Einem weiteren Trend in der Szene, dem langsamen Räuchern bei niedrigen Temperaturen, trägt Monolith mit seinem Keramikgrill Rechnung. Das besondere Material eignet sich hervorragend zum Speichern von Wärme und benötigt dafür nur eine kleine Hitzequelle. „Gerade Fans von Spareribs und Pulled Pork kommen hiermit voll auf ihre Kosten“, erklärt Martin Roeren, der inzwischen selbst zum Experten avanciert ist und der neugewonnenen Leidenschaft im Privaten frönt. „Mit dem Monolith kann man 16 Stunden lang eine konstante Hitze erzeugen, was dazu führt, dass das Fleisch butterzart wird. Um die Rauchentwicklung konstant halten zu können, verfügt er über einen kleinen Einlass für Holzpellets. Das Gerät wurde wirklich zuende gedacht.“ Gleiches gilt für das Thema Grillen im Holzhandel. Denn: Es ist nicht nur die Hardware, die es bei Roeren zu kaufen gibt, sondern sämtliches Zubehör, wie Bürsten, Abdeckungen und Aluminiumschalen, aber auch Klauenwerkzeuge zum „pullen“ oder gar Weber-Spielzeug für die Kinder.

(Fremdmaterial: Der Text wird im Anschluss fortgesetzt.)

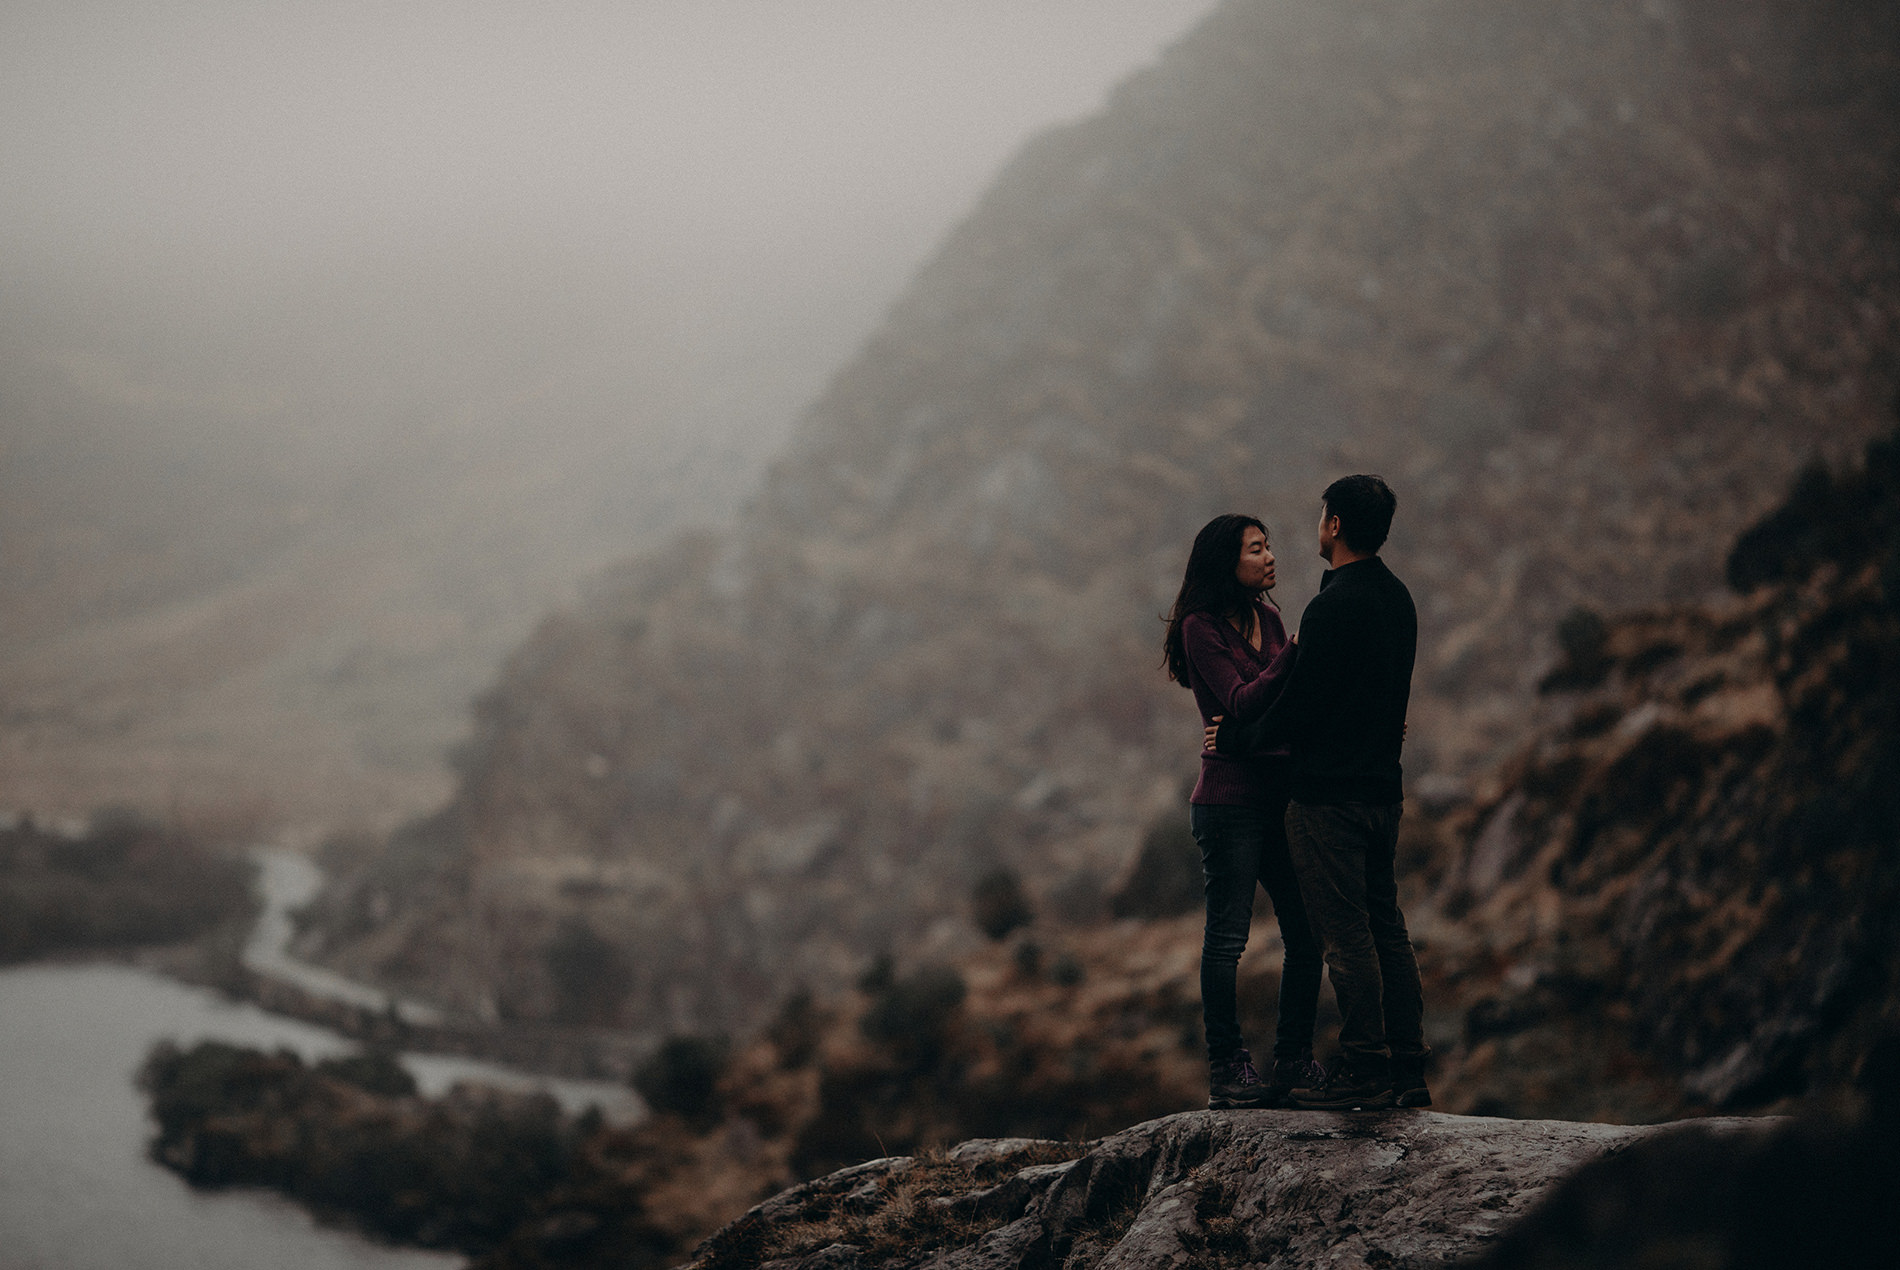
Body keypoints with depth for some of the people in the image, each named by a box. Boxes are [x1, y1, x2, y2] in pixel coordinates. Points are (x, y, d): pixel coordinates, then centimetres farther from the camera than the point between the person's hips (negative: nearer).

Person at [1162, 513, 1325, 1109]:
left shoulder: (1268, 620, 13)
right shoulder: (1201, 628, -8)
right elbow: (1243, 701, -18)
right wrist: (1298, 651, -25)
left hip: (1279, 792, 7)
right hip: (1229, 798, -7)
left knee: (1307, 931, 5)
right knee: (1227, 936, -3)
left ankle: (1294, 1061, 15)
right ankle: (1226, 1071, 3)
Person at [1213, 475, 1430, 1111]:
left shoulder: (1335, 606, -17)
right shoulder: (1397, 598, 12)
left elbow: (1298, 708, -17)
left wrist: (1237, 738, -2)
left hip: (1330, 795, -9)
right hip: (1382, 786, 9)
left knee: (1346, 936, -5)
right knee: (1386, 929, 11)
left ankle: (1363, 1070, -4)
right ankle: (1407, 1070, 12)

Für wahre Grillfans sind das zwar nette Spielereien, viel wichtiger ist allerdings, was letztlich auf den Rost kommt, und das befindet sich bei Roeren im Tiefkühlschrank: Bestes Prime Beef von Otto Gourmet in amerikanischer Manier zu Tomahawk- und Flanksteaks geschnitten, natürlich „dry aged“ und von glücklichen Weiderindern. Zugegeben: Nicht ganz billig, dafür aber von bester Qualität. Und wer sich ein solches Premium-Erzeugnis gönnt, möchte ihm auch die bestmögliche Behandlung zukommen lassen. Dafür hält Roeren die besten „Rubs“ und Gewürze aus dem Hause „Ankerkraut“ und „Don Marco’s“ bereit, die von einer bibliothekgleichen Ansammlung von Kochlektüre umrahmt wird.

Da man aber trotz des besten Equipments und erlesenster Produkte nicht automatisch zum Könner an Zange und Rost wird, bietet Roeren seit geraumer Zeit Grillseminare an. „Wir verfügen in unserem Neubau über eine Industrieküche mit angeschlossener Eventfläche von rund 200 Quadratmetern, die einen direkten Zugang zu unserer Dachterrasse hat. Hier können 20 Interessierte Seminare zu ganz unterschiedlichen Themen besuchen“, erklärt Martin Roeren, der es sich in der Regel nicht nehmen lässt, selbst dabei zu sein. Kein Wunder, sind es doch Größen wie Ted Aschebrandt, Marco Gräulich und der Chef de Cuisine von Otto Gourmet, die abwechselnd dem Holzhandel ihre Aufwartung machen. Anmeldungen für diese Events erfolgen über die Homepage des Holzhandels, die Kosten liegen zwischen 75 und 160 Euro je nach Wareneinsatz und Dauer. Gut investiertes Geld, meint auch Martin Roeren, denn was bringe es einen Ferrari zu besitzen, ihn aber nur im ersten Gang fahren zu können. Mit diesem nahezu ganzheitlichen Angebot ist Roeren zum Grillzentrum Krefelds geworden. Oder wie es die Jünger der Szene sagen würden: Zum Tempel des fleischlichen Genusses.